On 9/1/06, Cam Bazz <ca...@gmail.com> wrote:
> Hello,
>
> I wanted to index my files so I followed the instructions at
>
> http://www.folge2.de/tp/search/1/crawling-the-local-filesystem-with-nutch
>
> I get : Exception in thread "main" java.io.IOException: Job failed!
>
> and looking at the log file:
>
> 2006-09-01 01:49:43,166 WARN  mapred.LocalJobRunner - job_p2pnnk
> java.lang.RuntimeException: No scoring plugins - at least one scoring
> plugin is required!
>         at
> org.apache.nutch.scoring.ScoringFilters.<init>(ScoringFilters.java:84)
>         at
> org.apache.nutch.crawl.Injector$InjectMapper.configure(Injector.java:57)
>         at org.apache.hadoop.mapred.JobConf.newInstance(JobConf.java:443)

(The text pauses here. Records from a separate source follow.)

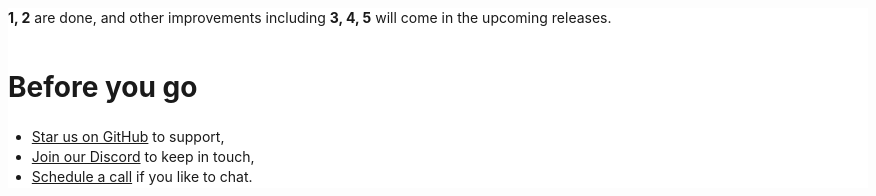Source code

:**1, 2** are done, and other improvements including **3, 4, 5** will come in the upcoming releases.

# Before you go

- [Star us on GitHub](https://github.com/fastrepl/canary) to support,
- [Join our Discord](https://discord.gg/canarydev) to keep in touch,
- [Schedule a call](https://cal.com/yujonglee/canary) if you like to chat.
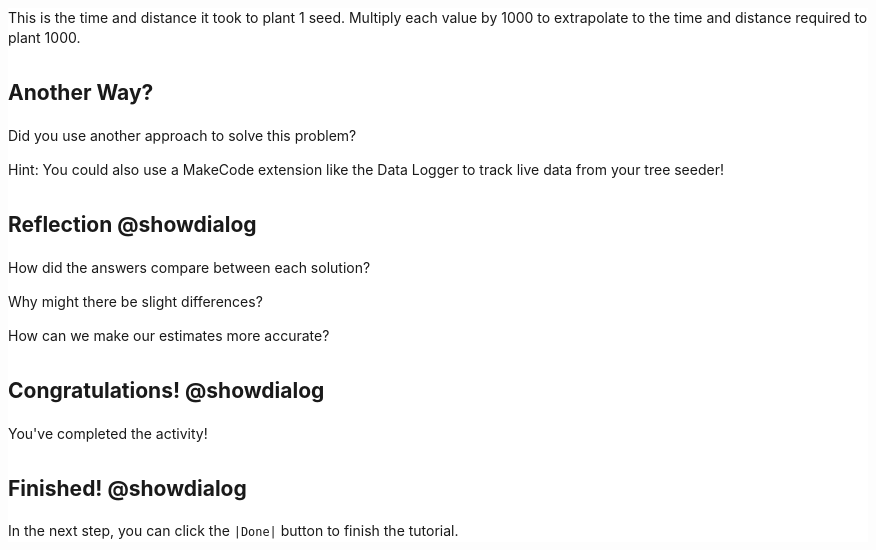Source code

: This is the time and distance it took to plant 1 seed. Multiply each value by 1000 to extrapolate to the time and distance required to plant 1000.

## Another Way?
Did you use another approach to solve this problem? 

Hint: You could also use a MakeCode extension like the Data Logger to track live data from your tree seeder!

## Reflection @showdialog
How did the answers compare between each solution? 

Why might there be slight differences? 

How can we make our estimates more accurate?

## Congratulations! @showdialog
You've completed the activity!

## Finished! @showdialog
In the next step, you can click the ``|Done|`` button to finish the tutorial.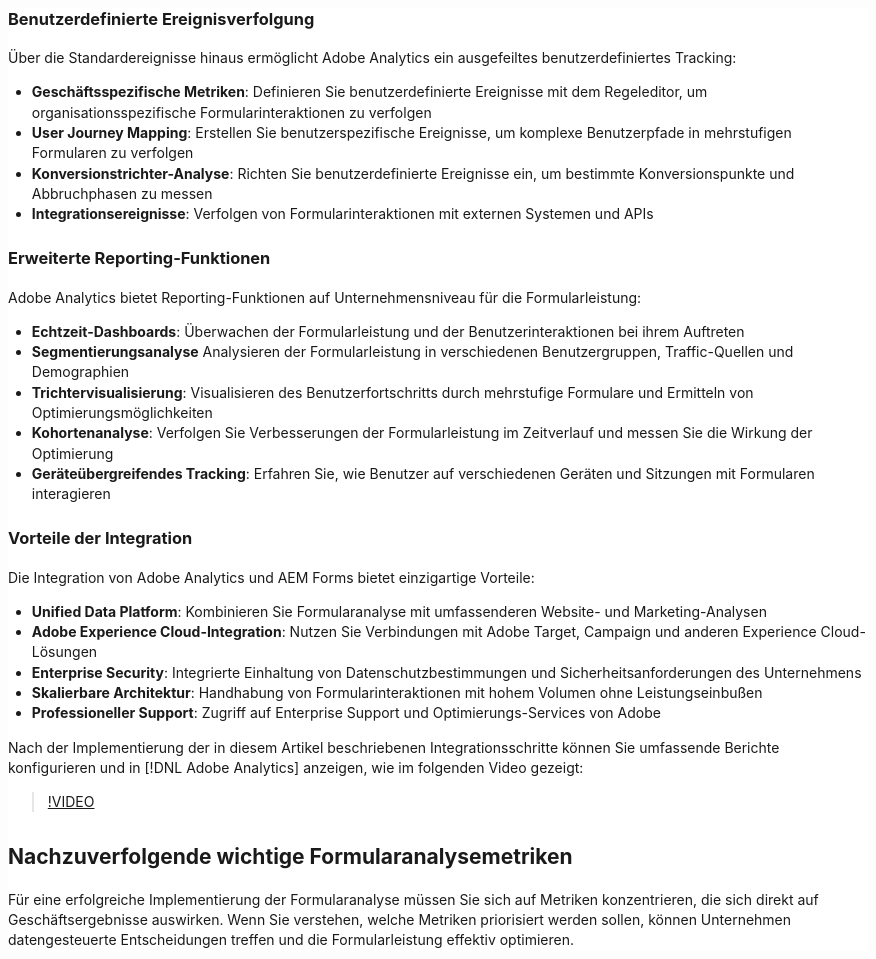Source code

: ### Benutzerdefinierte Ereignisverfolgung

Über die Standardereignisse hinaus ermöglicht Adobe Analytics ein ausgefeiltes benutzerdefiniertes Tracking:

- **Geschäftsspezifische Metriken**: Definieren Sie benutzerdefinierte Ereignisse mit dem Regeleditor, um organisationsspezifische Formularinteraktionen zu verfolgen
- **User Journey Mapping**: Erstellen Sie benutzerspezifische Ereignisse, um komplexe Benutzerpfade in mehrstufigen Formularen zu verfolgen
- **Konversionstrichter-Analyse**: Richten Sie benutzerdefinierte Ereignisse ein, um bestimmte Konversionspunkte und Abbruchphasen zu messen
- **Integrationsereignisse**: Verfolgen von Formularinteraktionen mit externen Systemen und APIs

### Erweiterte Reporting-Funktionen

Adobe Analytics bietet Reporting-Funktionen auf Unternehmensniveau für die Formularleistung:

- **Echtzeit-Dashboards**: Überwachen der Formularleistung und der Benutzerinteraktionen bei ihrem Auftreten
- **Segmentierungsanalyse** Analysieren der Formularleistung in verschiedenen Benutzergruppen, Traffic-Quellen und Demographien
- **Trichtervisualisierung**: Visualisieren des Benutzerfortschritts durch mehrstufige Formulare und Ermitteln von Optimierungsmöglichkeiten
- **Kohortenanalyse**: Verfolgen Sie Verbesserungen der Formularleistung im Zeitverlauf und messen Sie die Wirkung der Optimierung
- **Geräteübergreifendes Tracking**: Erfahren Sie, wie Benutzer auf verschiedenen Geräten und Sitzungen mit Formularen interagieren

### Vorteile der Integration

Die Integration von Adobe Analytics und AEM Forms bietet einzigartige Vorteile:

- **Unified Data Platform**: Kombinieren Sie Formularanalyse mit umfassenderen Website- und Marketing-Analysen
- **Adobe Experience Cloud-Integration**: Nutzen Sie Verbindungen mit Adobe Target, Campaign und anderen Experience Cloud-Lösungen
- **Enterprise Security**: Integrierte Einhaltung von Datenschutzbestimmungen und Sicherheitsanforderungen des Unternehmens
- **Skalierbare Architektur**: Handhabung von Formularinteraktionen mit hohem Volumen ohne Leistungseinbußen
- **Professioneller Support**: Zugriff auf Enterprise Support und Optimierungs-Services von Adobe

Nach der Implementierung der in diesem Artikel beschriebenen Integrationsschritte können Sie umfassende Berichte konfigurieren und in [!DNL Adobe Analytics] anzeigen, wie im folgenden Video gezeigt:

>[!VIDEO](https://video.tv.adobe.com/v/337262)

## Nachzuverfolgende wichtige Formularanalysemetriken

Für eine erfolgreiche Implementierung der Formularanalyse müssen Sie sich auf Metriken konzentrieren, die sich direkt auf Geschäftsergebnisse auswirken. Wenn Sie verstehen, welche Metriken priorisiert werden sollen, können Unternehmen datengesteuerte Entscheidungen treffen und die Formularleistung effektiv optimieren.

>         at org.apache.hadoop.mapred.MapRunner.configure(MapRunner.java:33)
>         at org.apache.hadoop.mapred.JobConf.newInstance(JobConf.java:443)
>         at org.apache.hadoop.mapred.MapTask.run(MapTask.java:125)
>         at
> org.apache.hadoop.mapred.LocalJobRunner$Job.run(LocalJobRunner.java:90)
>
>
> my plugin.includes is like:
>
> <property>
>   <name>plugin.includes</name>
>
> <value>protocol-file|protocol-http|urlfilter-regex|parse-(xml|text|html|js|pdf)|index-basic|query-(basic|site|url)</value>
> </property>
>
> how can I add a scoring plugin. by default, we dont have to add a
> scoring plugin, so I dont know where to go.
>
> Any ideas appreciated,
>
> Best Regards,
> -C.B.
>
>
>
>